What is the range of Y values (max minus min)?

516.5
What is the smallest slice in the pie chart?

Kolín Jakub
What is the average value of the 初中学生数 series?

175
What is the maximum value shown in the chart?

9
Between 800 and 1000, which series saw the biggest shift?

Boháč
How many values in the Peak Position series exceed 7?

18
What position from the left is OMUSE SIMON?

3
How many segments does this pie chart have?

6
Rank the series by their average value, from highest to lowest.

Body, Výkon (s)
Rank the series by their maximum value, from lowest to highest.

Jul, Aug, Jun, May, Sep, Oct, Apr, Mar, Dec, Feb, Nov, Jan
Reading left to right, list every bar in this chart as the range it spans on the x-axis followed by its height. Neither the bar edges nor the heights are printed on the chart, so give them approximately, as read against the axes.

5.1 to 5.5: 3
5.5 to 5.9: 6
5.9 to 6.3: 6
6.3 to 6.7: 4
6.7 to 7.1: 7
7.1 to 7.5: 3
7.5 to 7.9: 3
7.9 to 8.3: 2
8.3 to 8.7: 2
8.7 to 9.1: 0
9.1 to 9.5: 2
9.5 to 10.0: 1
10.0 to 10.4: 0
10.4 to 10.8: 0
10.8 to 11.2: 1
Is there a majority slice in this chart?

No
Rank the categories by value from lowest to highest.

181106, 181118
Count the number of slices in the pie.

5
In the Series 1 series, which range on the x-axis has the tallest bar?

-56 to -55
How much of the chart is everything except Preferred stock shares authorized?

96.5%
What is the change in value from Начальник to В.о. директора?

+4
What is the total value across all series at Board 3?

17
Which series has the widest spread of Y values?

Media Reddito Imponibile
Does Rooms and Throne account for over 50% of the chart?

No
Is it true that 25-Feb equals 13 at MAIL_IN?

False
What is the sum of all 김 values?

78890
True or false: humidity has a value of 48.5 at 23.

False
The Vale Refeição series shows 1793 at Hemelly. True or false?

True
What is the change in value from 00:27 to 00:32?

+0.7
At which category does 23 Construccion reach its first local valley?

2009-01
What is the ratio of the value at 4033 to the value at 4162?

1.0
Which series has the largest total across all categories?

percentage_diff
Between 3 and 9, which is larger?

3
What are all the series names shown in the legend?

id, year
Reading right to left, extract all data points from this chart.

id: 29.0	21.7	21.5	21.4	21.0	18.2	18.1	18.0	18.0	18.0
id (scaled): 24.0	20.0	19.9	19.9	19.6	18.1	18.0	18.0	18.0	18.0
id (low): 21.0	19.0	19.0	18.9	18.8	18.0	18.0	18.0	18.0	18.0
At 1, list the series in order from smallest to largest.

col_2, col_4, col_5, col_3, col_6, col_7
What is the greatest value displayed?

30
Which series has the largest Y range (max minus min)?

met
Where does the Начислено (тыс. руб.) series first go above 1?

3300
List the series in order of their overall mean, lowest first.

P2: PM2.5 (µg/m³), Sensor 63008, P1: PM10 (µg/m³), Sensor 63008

YOUR GOAL » Rewrite every line of the entries above as one numbered list, leaving out the blank lines.

REPLY »
1. What is the range of Y values (max minus min)?
2. 516.5
3. What is the smallest slice in the pie chart?
4. Kolín Jakub
5. What is the average value of the 初中学生数 series?
6. 175
7. What is the maximum value shown in the chart?
8. 9
9. Between 800 and 1000, which series saw the biggest shift?
10. Boháč
11. How many values in the Peak Position series exceed 7?
12. 18
13. What position from the left is OMUSE SIMON?
14. 3
15. How many segments does this pie chart have?
16. 6
17. Rank the series by their average value, from highest to lowest.
18. Body, Výkon (s)
19. Rank the series by their maximum value, from lowest to highest.
20. Jul, Aug, Jun, May, Sep, Oct, Apr, Mar, Dec, Feb, Nov, Jan
21. Reading left to right, list every bar in this chart as the range it spans on the x-axis followed by its height. Neither the bar edges nor the heights are printed on the chart, so give them approximately, as read against the axes.
22. 5.1 to 5.5: 3
23. 5.5 to 5.9: 6
24. 5.9 to 6.3: 6
25. 6.3 to 6.7: 4
26. 6.7 to 7.1: 7
27. 7.1 to 7.5: 3
28. 7.5 to 7.9: 3
29. 7.9 to 8.3: 2
30. 8.3 to 8.7: 2
31. 8.7 to 9.1: 0
32. 9.1 to 9.5: 2
33. 9.5 to 10.0: 1
34. 10.0 to 10.4: 0
35. 10.4 to 10.8: 0
36. 10.8 to 11.2: 1
37. Is there a majority slice in this chart?
38. No
39. Rank the categories by value from lowest to highest.
40. 181106, 181118
41. Count the number of slices in the pie.
42. 5
43. In the Series 1 series, which range on the x-axis has the tallest bar?
44. -56 to -55
45. How much of the chart is everything except Preferred stock shares authorized?
46. 96.5%
47. What is the change in value from Начальник to В.о. директора?
48. +4
49. What is the total value across all series at Board 3?
50. 17
51. Which series has the widest spread of Y values?
52. Media Reddito Imponibile
53. Does Rooms and Throne account for over 50% of the chart?
54. No
55. Is it true that 25-Feb equals 13 at MAIL_IN?
56. False
57. What is the sum of all 김 values?
58. 78890
59. True or false: humidity has a value of 48.5 at 23.
60. False
61. The Vale Refeição series shows 1793 at Hemelly. True or false?
62. True
63. What is the change in value from 00:27 to 00:32?
64. +0.7
65. At which category does 23 Construccion reach its first local valley?
66. 2009-01
67. What is the ratio of the value at 4033 to the value at 4162?
68. 1.0
69. Which series has the largest total across all categories?
70. percentage_diff
71. Between 3 and 9, which is larger?
72. 3
73. What are all the series names shown in the legend?
74. id, year
75. Reading right to left, extract all data points from this chart.
76. id: 29.0	21.7	21.5	21.4	21.0	18.2	18.1	18.0	18.0	18.0
77. id (scaled): 24.0	20.0	19.9	19.9	19.6	18.1	18.0	18.0	18.0	18.0
78. id (low): 21.0	19.0	19.0	18.9	18.8	18.0	18.0	18.0	18.0	18.0
79. At 1, list the series in order from smallest to largest.
80. col_2, col_4, col_5, col_3, col_6, col_7
81. What is the greatest value displayed?
82. 30
83. Which series has the largest Y range (max minus min)?
84. met
85. Where does the Начислено (тыс. руб.) series first go above 1?
86. 3300
87. List the series in order of their overall mean, lowest first.
88. P2: PM2.5 (µg/m³), Sensor 63008, P1: PM10 (µg/m³), Sensor 63008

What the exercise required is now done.